The quest to reach the throne was a deadly one.
I began my journey as a mutant resembling a purple geode. Armed with only a pistol and my ability to assume a protective crystalline form, I dove into the wastes in search of nuclear glory. It wasn’t long before I had upgraded my weaponry to a double-shotgun and a grenade launcher as my sidearm. Not only that, but I’d mutated further by collecting Rads. And then I got dominated by a Fire Salamander. Damn. Better luck next time.
I’m not talking about my latest experiences on my way to the Men’s Room. No, this mutagenic account details my last run through Vlambeer’s newest title Nuclear Throne. Nuclear Throne is a top-down twin-stick shooter set in a post-apocalyptic world. You assume the role of one of several mutants, each with their own mutagenic qualities (read: player attributes) that will aid them on their journey to the titular throne. The game is unforgiving, and anyone playing should expect to die. A lot. But like many games of its ilk, this just makes progression all the more rewarding.
It takes true grit to spray’n’pray your way to the end of Nuclear Throne. The first step to a successful run is selecting a mutant that suits your play style. If you’re like me, you prefer a safe approach to bullet-hell. The mutant Crystal has the highest starting health and is also able to become a solid gem, freezing her in place but making her immune to most damage. Alternatively, you can play as Melting, who has the lowest health in the cast but gains experience faster and has a corpse explosion ability.
You must clear each level of all its enemies in order to progress to the next. Along the way, you find chests containing a wide variety of weapons. Make no mistake, when I say wide, I mean WIDE. There are enough weapons in Nuclear Throne to make an operator aboard the Nebuchadnezzar blush. Are you more of a Triple Machine Gun type, or is the Gatling Slugger Strike tickle your fancy?

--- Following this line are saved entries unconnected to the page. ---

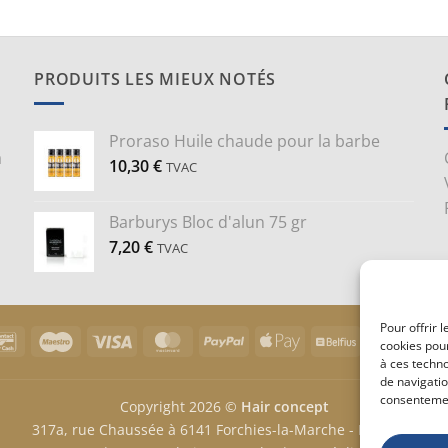
PRODUITS LES MIEUX NOTÉS
Proraso Huile chaude pour la barbe
a
10,30
€
TVAC
Barburys Bloc d'alun 75 gr
7,20
€
TVAC
Pour offrir 
Bancontact
Maestro
Visa
MasterCard
PayPal
Apple
Belfius
Goog
cookies pour
Pay
Pay
à ces techn
de navigatio
consentement
Copyright 2026 ©
Hair concept
317a, rue Chaussée à 6141 Forchies-la-Marche - Belgique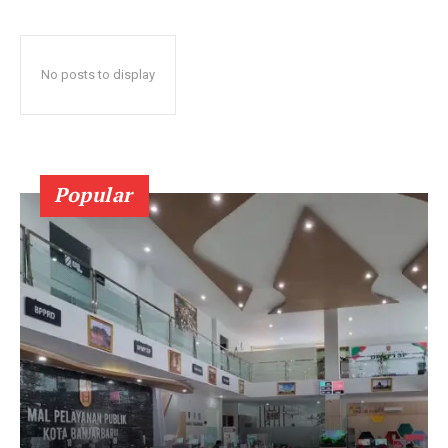
No posts to display
Popular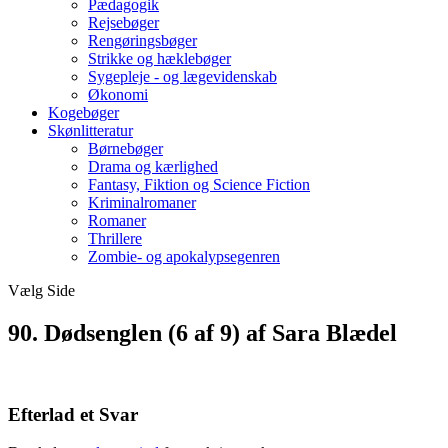
Pædagogik
Rejsebøger
Rengøringsbøger
Strikke og hæklebøger
Sygepleje - og lægevidenskab
Økonomi
Kogebøger
Skønlitteratur
Børnebøger
Drama og kærlighed
Fantasy, Fiktion og Science Fiction
Kriminalromaner
Romaner
Thrillere
Zombie- og apokalypsegenren
Vælg Side
90. Dødsenglen (6 af 9) af Sara Blædel
Efterlad et Svar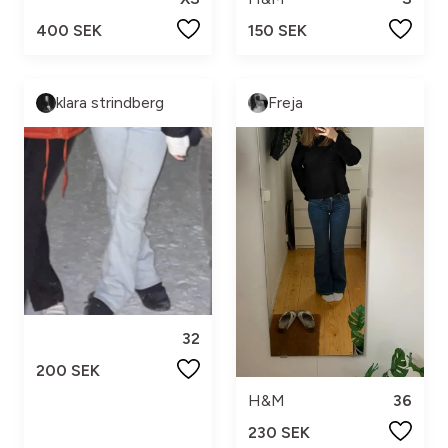
400 SEK
150 SEK
klara strindberg
Freja
32
200 SEK
H&M
36
230 SEK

Along the way, you’ll also collect Rads from fallen enemies. These act as experience points in the wasteland. Collect enough and you’ll level up. If you collected enough Rads to level up once you’ve completed a zone, you’ll choose a new mutation for your mutant. These mutations provide you benefits. Bloodlust gives you a chance to recoup health upon killing an enemy. Boiling Veins prevents you from taking lethal damage from explosions. Did I mention there are a lot of explosions in the nuclear wastes? It’s the nuclear wastes. I shouldn’t need to mention that.
Nuclear Throne offers a lot of choice between the mutants, weapons, and mutations. The level progression is more static, though. The levels are generated procedurally, but the differences between one playthrough and the next are negligible. The first three levels are always the desert tiles, then the sewers, and the scrapyard after that. Each level is so small that slight differences in wall layout hardly matter. The real variety lies in the player’s mutant and weapon choice.
The game’s visuals are… well… cute. The characters and enemies are all simple animated sprites with just enough detail to convey a bit of character. Vlambeers has consistently chosen a low-res approach for game graphics. It makes sense for a small development team, allowing them to focus on gameplay. The sound design and music are also simple yet effective. The sound design especially stands out. Each pull of the trigger produces a heavy “K-CHUNK” feedback and the screen shakes, too.
Nuclear Throne’s real strength is its difficulty. Its tiny levels are packed wall-to-wall with tons of enemies, all of whom do their best shooty-killy routine. This game is tough. In fact, it’s so challenging that I can’t recommend it for anyone that isn’t a fan of shmups or difficult games in general. Binding of Isaac manages to live in the same design space but remains accessible to players of all skill levels. I can’t say the same about Nuclear Throne. I don’t think that’s a bad thing.
The game is hard, but it feels very fair. Binding of Isaac seems deep at first blush, but it often becomes getting the same over-powered abilities and turd-blasting your way though the game effortlessly (blindfold optional). Not so with Nuclear Throne. First of all, there are a lot less turds. Secondly, Nuclear Throne doesn’t seem to have a cut-and-dry winning strategy. The pseudo-random nature of how mutations and weapons are presented force the player to adapt, but provide opportunities to make smart, synergistic choices.
Nuclear Throne is a game for players that enjoy a challenge. The game has its charm, cute graphics, appropriately retro music tracks, but the game’s strongest offering is its tight gameplay. If you’re the type of gamer that enjoys arcade-y challenges, chasing high-scores, or mastering classic shooters, you’ll enjoy Nuclear Throne. If, however, you’re the type to expect rewards for booting up the game, or an achievement and a pat on the head for collecting your first coin, you may want to pass. Nuclear Throne is aggressive, adorable, punishing, and silly- all at the same time. Best of all, it’s a very good game.